Pentagon's procrastination costs taxpayers $16 million Tiny error in computing retirees' pay goes uncorrected for nine years

August 20, 1993|By Richard H. P. Sia | Richard H. P. Sia,Washington Bureau

WASHINGTON -- For the Pentagon's practitioners of high finance, there's no such thing as a small mistake.

Consider what happened when managers at a defense finance and accounting center realized they had miscalculated the pay of 201,851 Air Force retirees for more than two years, giving them an extra dollar or two a month.

Let's reprogram the computer, they said.

That was in 1986.

It wasn't until last November -- nine years after the overpayments actually began -- that the managers got around to correcting the error.

The cost to taxpayers: $16 million.

"It's sort of a sad story of bureaucracy at its worst," says Robert J. Lieberman, the Pentagon's assistant inspector general for auditing, who first mentioned the problem publicly in Senate testimony last month. "The individual amounts [of overpayment] weren't enough to get people excited, so no one ever made this a priority."

Several employees, he adds, had another reason for inaction: They wanted to avoid answering calls and letters from retirees demanding to know why their pay was cut.

The Defense Finance and Accounting Service center in Denver, where the $16 million giveaway originated, won't try to recover the money because the retirees, some of whom may now be dead, didn't know they were being overpaid. It would also be too expensive, defense officials say.

an unpublicized April memo outlining the way financial managers at the Denver center let thousands of small -- technically illegal -- overpayments snowball into a $16 million gift to retirees, Mr. Lieberman concluded: "There were no acceptable reasons for delaying corrective action for nine years."

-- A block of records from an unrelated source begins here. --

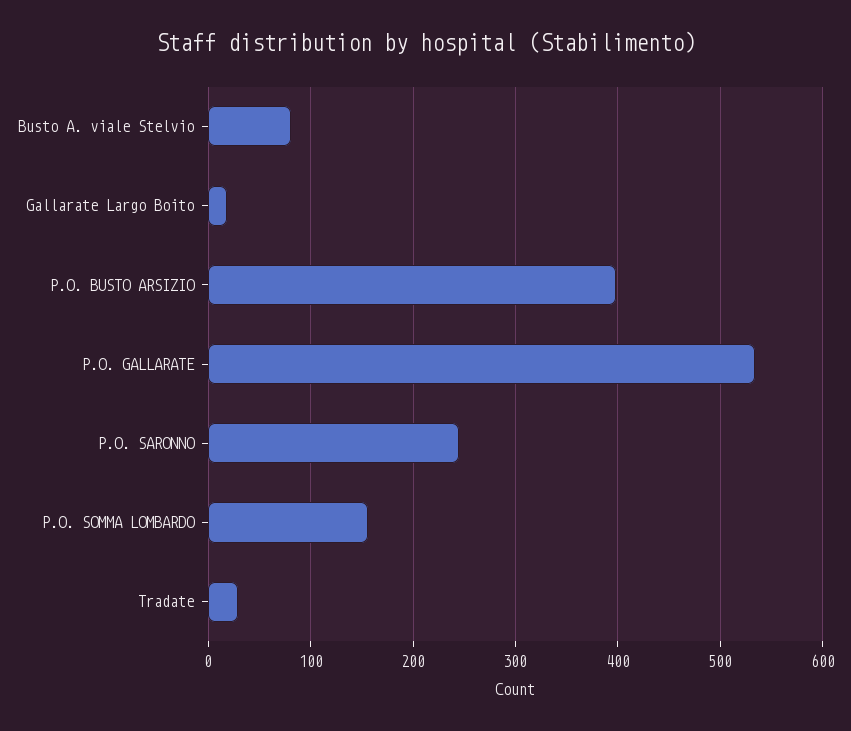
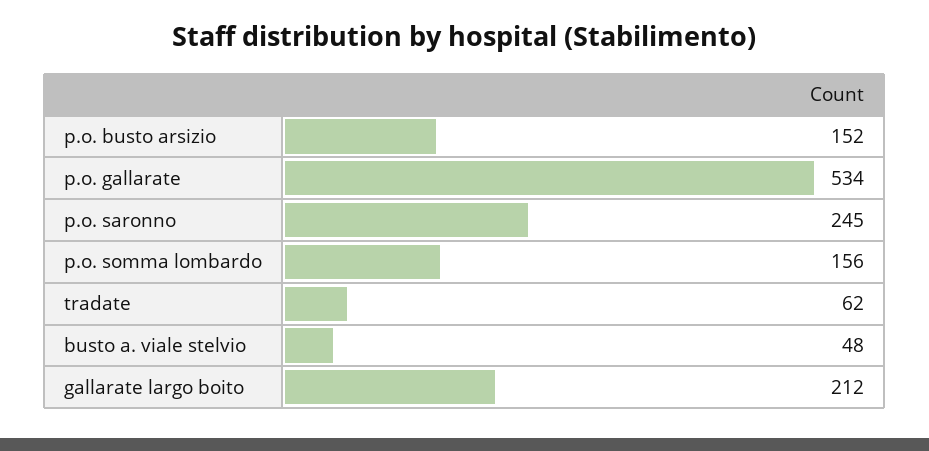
Busto A. viale Stelvio: 80 -> 48
Gallarate Largo Boito: 20 -> 212
P.O. BUSTO ARSIZIO: 400 -> 152
Tradate: 30 -> 62

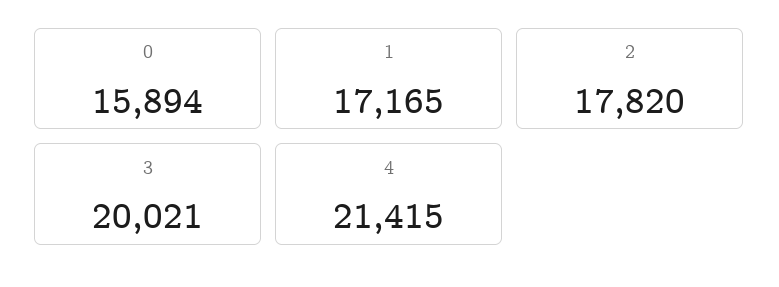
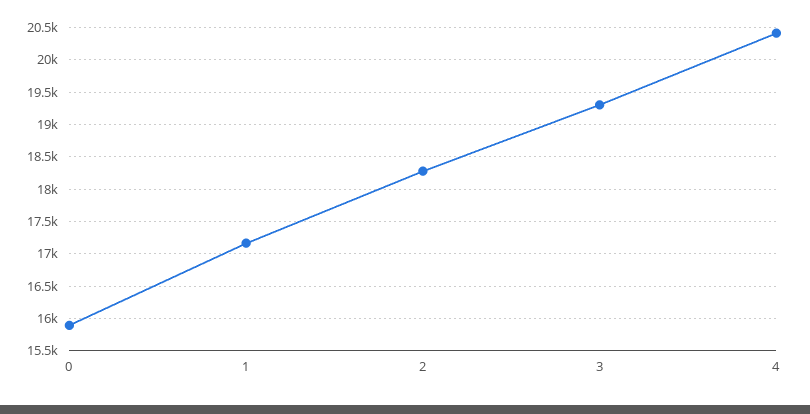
2: 17820 -> 18300
3: 20021 -> 19300
4: 21415 -> 20400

Indeed, with all the speed of its Denver office, the finance agency headquarters took two days to tell The Sun that it needed more time to develop answers to questions about the nine-year-old problem.

According to Mr. Lieberman, the problem began after a federal law took effect in 1983 requiring military retirement pay to be rounded down to the nearest dollar. Future cost-of-living increases were to be based on the rounded figure and then rounded down to the nearest dollar as well.

For thousands of lucky retirees, the Denver center used both dollars and cents to compute cost-of-living increases, although managers thought they were complying with the law by rounding the final figure in the benefit checks they issued. By the time the problem was corrected, some retirees were getting $6 more a month.

"They relied on someone to make a software change, but with bigger problems demanding attention, it got pushed back in the queue," Mr. Lieberman says. "The [Pentagon] comptroller and the Air Force should've both followed up to make sure the law was being followed."

The overpayment problem was actually rediscovered in late 1989 by a "quality assurance" worker who noticed that the retirement checks were too big. But it took two years to figure out what to do. Even then, a senior manager decided to wait until a cost-of-living increase kicked in at the end of 1992.

If laws were made to be broken, the finance center took care of at least one of them, Mr. Lieberman wrote in his memo. Even so, no one did it on purpose, he said.

"The current management says it won't happen again," Mr. Lieberman says before bursting into laughter. "They shouldn't make such rational promises."